From behind him, the woman said, “We ought to go upstairs. It’s not safe down here.” Reluctantly, Eric turned away to follow Pope, the old woman and Teach to an elevator. “How do you power it?” asked Eric.
Raising himself slightly from the chair, Pope pushed the up button and the doors slid open. “Generators on the roof and solar panels spread throughout the campus.” Eric, Teach and the woman stepped into the elevator. Pope blocked the doors with his chair. “Tell me again why you’re here.” He rested his chin on his chest as Eric told him of the troubles in Littleton, of the illnesses and stillbirths. Pope nodded his head slightly at each detail, as if in agreement.
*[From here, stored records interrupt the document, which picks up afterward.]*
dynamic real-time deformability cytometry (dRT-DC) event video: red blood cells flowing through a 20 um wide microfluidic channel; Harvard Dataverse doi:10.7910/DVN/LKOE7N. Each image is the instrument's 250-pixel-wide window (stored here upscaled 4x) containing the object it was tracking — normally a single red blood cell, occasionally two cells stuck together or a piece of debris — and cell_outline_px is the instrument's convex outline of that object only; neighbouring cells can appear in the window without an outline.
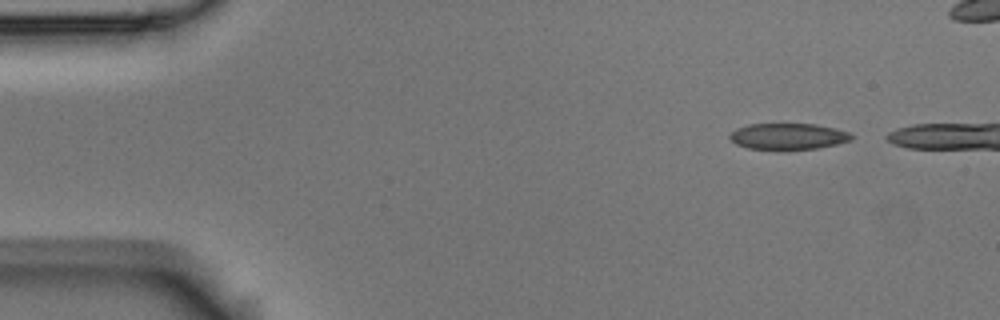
{"species": "Egyptian fruit bat (a non-hibernating species)", "species_latin": "Rousettus aegyptiacus", "temperature_condition": "room temperature", "stored_images_in_passage": 5, "camera_frame_rate_fps": 3000, "um_per_image_px": 0.085, "animal": {"sex": "male"}, "frame": {"image": 1, "passage_image": 1, "time_ms": 0.0, "image_size_px": [1000, 320], "cell_outline_px": [[852, 140], [836, 144], [816, 148], [748, 148], [736, 144], [728, 136], [736, 128], [748, 124], [816, 124], [836, 128], [848, 132], [852, 136]], "centroid_in_image_um": [66.99, 11.56], "position_along_channel_um": 18.0, "area_um2": 18.15}}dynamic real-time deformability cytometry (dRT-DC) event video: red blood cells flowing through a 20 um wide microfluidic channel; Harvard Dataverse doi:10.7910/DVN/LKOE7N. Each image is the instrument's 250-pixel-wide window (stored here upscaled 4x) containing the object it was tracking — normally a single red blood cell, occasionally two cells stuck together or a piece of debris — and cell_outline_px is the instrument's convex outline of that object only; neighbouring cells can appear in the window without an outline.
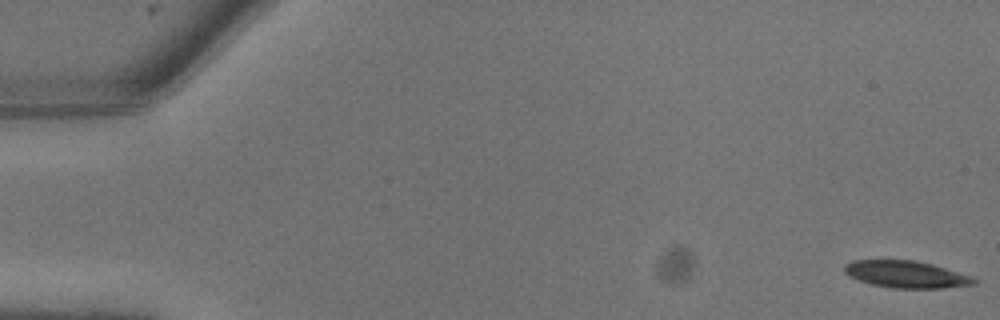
{"species": "common noctule bat (a hibernating species)", "species_latin": "Nyctalus noctula", "temperature_condition": "warm", "stored_images_in_passage": 8, "camera_frame_rate_fps": 3000, "um_per_image_px": 0.085, "animal": {"sex": "male", "body_mass_g": 13.3}, "frame": {"image": 1, "passage_image": 1, "time_ms": 0.0, "image_size_px": [1000, 320], "cell_outline_px": [[976, 284], [944, 288], [892, 288], [872, 284], [848, 276], [844, 272], [844, 264], [852, 260], [916, 260], [932, 264], [972, 276], [976, 280]], "centroid_in_image_um": [77.01, 23.31], "position_along_channel_um": 8.0, "area_um2": 20.4}}
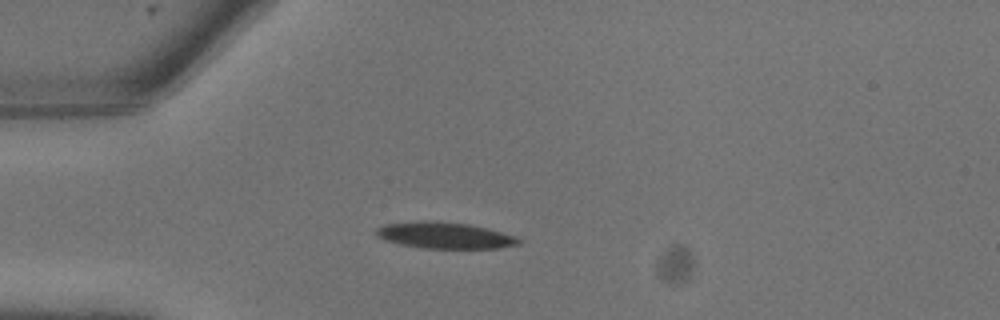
{"frame": {"image": 2, "passage_image": 7, "time_ms": 2.0, "image_size_px": [1000, 320], "cell_outline_px": [[524, 240], [520, 244], [500, 248], [424, 248], [400, 244], [384, 240], [376, 236], [376, 228], [384, 224], [420, 220], [432, 220], [468, 224], [488, 228], [516, 236]], "centroid_in_image_um": [37.81, 20.0], "position_along_channel_um": 47.2, "area_um2": 22.14}}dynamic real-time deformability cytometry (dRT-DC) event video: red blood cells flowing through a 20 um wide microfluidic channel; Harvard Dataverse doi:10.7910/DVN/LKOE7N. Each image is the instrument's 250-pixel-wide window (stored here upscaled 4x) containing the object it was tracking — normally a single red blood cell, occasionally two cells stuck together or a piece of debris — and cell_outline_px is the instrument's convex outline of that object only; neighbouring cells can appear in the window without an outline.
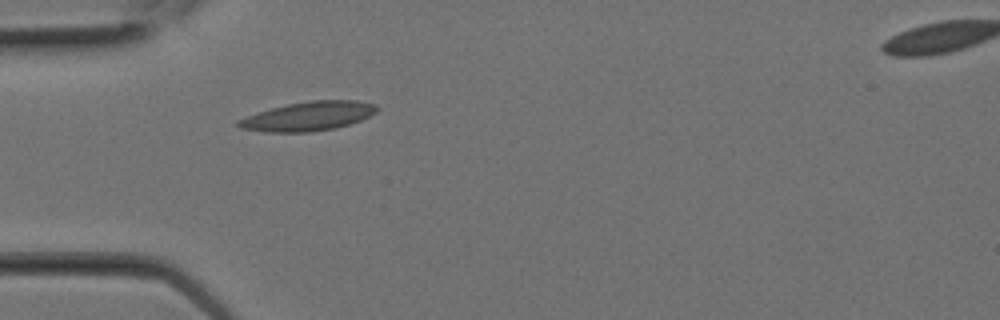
{"species": "Egyptian fruit bat (a non-hibernating species)", "species_latin": "Rousettus aegyptiacus", "temperature_condition": "room temperature", "stored_images_in_passage": 4, "segment_of_instrument_passage": [1, 2], "camera_frame_rate_fps": 3000, "um_per_image_px": 0.085, "animal": {"sex": "female"}, "frame": {"image": 1, "passage_image": 3, "time_ms": 0.667, "image_size_px": [1000, 320], "cell_outline_px": [[380, 108], [376, 112], [360, 120], [336, 128], [312, 132], [264, 132], [240, 128], [236, 124], [236, 120], [272, 108], [288, 104], [312, 100], [356, 100], [376, 104]], "centroid_in_image_um": [26.22, 9.88], "position_along_channel_um": 58.8, "area_um2": 23.41}}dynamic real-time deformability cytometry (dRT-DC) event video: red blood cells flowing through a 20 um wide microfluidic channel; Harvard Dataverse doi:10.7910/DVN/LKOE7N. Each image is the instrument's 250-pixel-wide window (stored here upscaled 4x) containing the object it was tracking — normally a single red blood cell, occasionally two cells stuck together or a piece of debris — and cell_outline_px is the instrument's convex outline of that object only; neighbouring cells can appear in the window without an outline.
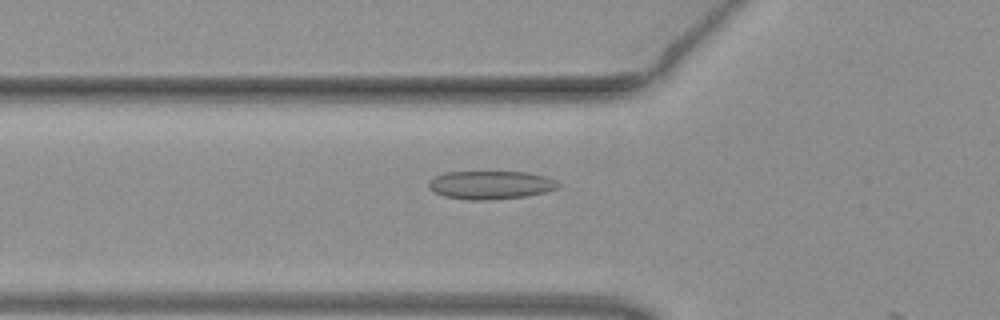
{"species": "common noctule bat (a hibernating species)", "species_latin": "Nyctalus noctula", "temperature_condition": "warm", "stored_images_in_passage": 17, "camera_frame_rate_fps": 3000, "um_per_image_px": 0.085, "animal": {"sex": "female", "body_mass_g": 19.3, "forearm_length_mm": 54.1}, "frame": {"image": 1, "passage_image": 16, "time_ms": 5.0, "image_size_px": [1000, 320], "cell_outline_px": [[560, 188], [544, 192], [524, 196], [484, 200], [468, 200], [444, 196], [428, 188], [428, 180], [444, 172], [528, 172], [544, 176], [560, 184]], "centroid_in_image_um": [41.67, 15.72], "position_along_channel_um": 84.1, "area_um2": 21.21}}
Teach cleared his throat after a few minutes of this. “Seems like a closet’s an uncomfortable place to get to know each other.”
Pope let the door close and pressed a button. Teach’s shock as the elevator rumbled into movement tickled Eric.
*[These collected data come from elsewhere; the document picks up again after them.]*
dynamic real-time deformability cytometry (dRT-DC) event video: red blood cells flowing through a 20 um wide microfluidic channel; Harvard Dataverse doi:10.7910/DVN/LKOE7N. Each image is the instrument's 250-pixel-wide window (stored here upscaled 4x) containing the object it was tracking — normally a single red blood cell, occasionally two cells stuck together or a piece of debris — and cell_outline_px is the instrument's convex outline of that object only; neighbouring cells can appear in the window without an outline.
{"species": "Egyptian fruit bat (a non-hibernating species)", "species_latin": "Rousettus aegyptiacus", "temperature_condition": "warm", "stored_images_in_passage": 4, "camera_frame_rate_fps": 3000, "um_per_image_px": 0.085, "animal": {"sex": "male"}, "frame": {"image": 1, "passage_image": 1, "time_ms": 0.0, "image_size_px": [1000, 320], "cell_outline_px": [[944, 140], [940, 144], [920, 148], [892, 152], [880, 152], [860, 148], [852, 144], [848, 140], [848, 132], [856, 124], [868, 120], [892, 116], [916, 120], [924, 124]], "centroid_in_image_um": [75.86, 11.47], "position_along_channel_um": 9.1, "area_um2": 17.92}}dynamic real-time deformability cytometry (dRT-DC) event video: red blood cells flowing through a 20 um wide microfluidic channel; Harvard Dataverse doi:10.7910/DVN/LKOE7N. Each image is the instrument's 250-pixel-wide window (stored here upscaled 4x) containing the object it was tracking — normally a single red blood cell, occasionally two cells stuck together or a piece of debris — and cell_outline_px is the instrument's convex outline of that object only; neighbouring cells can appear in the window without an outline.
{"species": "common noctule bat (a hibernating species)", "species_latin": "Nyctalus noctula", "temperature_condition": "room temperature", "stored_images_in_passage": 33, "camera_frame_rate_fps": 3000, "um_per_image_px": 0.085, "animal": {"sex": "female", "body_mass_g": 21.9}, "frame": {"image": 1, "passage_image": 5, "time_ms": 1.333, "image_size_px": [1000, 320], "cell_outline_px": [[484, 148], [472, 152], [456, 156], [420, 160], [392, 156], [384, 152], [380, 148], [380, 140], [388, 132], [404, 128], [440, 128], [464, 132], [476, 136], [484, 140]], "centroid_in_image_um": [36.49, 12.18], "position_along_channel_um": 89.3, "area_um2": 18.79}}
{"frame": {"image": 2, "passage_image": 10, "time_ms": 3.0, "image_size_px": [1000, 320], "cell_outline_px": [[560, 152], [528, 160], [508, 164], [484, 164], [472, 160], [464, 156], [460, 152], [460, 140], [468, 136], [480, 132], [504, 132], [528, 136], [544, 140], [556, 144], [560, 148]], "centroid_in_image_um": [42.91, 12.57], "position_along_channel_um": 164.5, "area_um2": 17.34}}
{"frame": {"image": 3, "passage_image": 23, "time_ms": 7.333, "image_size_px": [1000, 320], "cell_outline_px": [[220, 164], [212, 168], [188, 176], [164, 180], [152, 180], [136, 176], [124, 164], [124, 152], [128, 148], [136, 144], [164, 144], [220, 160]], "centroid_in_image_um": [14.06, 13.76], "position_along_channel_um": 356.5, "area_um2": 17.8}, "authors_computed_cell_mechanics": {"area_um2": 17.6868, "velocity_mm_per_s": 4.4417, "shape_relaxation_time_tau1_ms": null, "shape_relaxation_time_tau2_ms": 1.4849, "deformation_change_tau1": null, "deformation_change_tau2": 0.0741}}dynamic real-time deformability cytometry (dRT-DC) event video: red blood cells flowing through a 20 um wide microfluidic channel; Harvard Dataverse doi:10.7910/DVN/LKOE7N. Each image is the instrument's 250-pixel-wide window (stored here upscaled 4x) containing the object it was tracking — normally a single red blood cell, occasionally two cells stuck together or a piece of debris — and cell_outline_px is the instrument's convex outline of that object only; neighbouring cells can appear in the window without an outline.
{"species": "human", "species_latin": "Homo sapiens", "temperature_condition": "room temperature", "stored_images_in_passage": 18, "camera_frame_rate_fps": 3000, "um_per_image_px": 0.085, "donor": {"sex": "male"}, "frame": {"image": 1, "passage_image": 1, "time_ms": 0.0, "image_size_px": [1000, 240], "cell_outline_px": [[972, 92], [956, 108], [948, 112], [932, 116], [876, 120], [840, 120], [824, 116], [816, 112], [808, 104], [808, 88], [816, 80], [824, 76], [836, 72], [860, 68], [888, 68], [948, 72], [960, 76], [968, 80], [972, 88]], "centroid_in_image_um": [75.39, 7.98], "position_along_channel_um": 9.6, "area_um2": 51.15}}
On the second story, a muslin curtain covered one tall, partially open casement window that overlooked the quad in front of the library. Pope said, “We can see out, but they can’t see in.” Seven large army tents filled the back third of the grassless area, and five heavy machine gun nests built of sand bags faced the structure. Behind the tents, and on both sides between red stone buildings, the ubiquitous scrub and greasewood stood, a wall of tough vegetation th
at encircled the camp. The loudspeaker, still blaring its message about giving up the books, hung from a pole beside the middle gun nest. A few yards from the broad marble steps that led to where Eric guessed were the front doors a rolled barb wire fence blocked the entrance. Behind that, a ditch paralleled the long front of the building. By leaning close to the muslin, Eric saw the ditch and wire made a neat ninety-degree turn at the far corner. No soldiers were visible.
Pope said, “Federal surrounded us two weeks ago. It is pathetic, really. His men lie in that ditch, watching twenty-four hours a day. Meanwhile, my people come and go as they please through the tunnels. They think the buildings are haunted, because of us, so they are even unaware of the tunnel entrances.”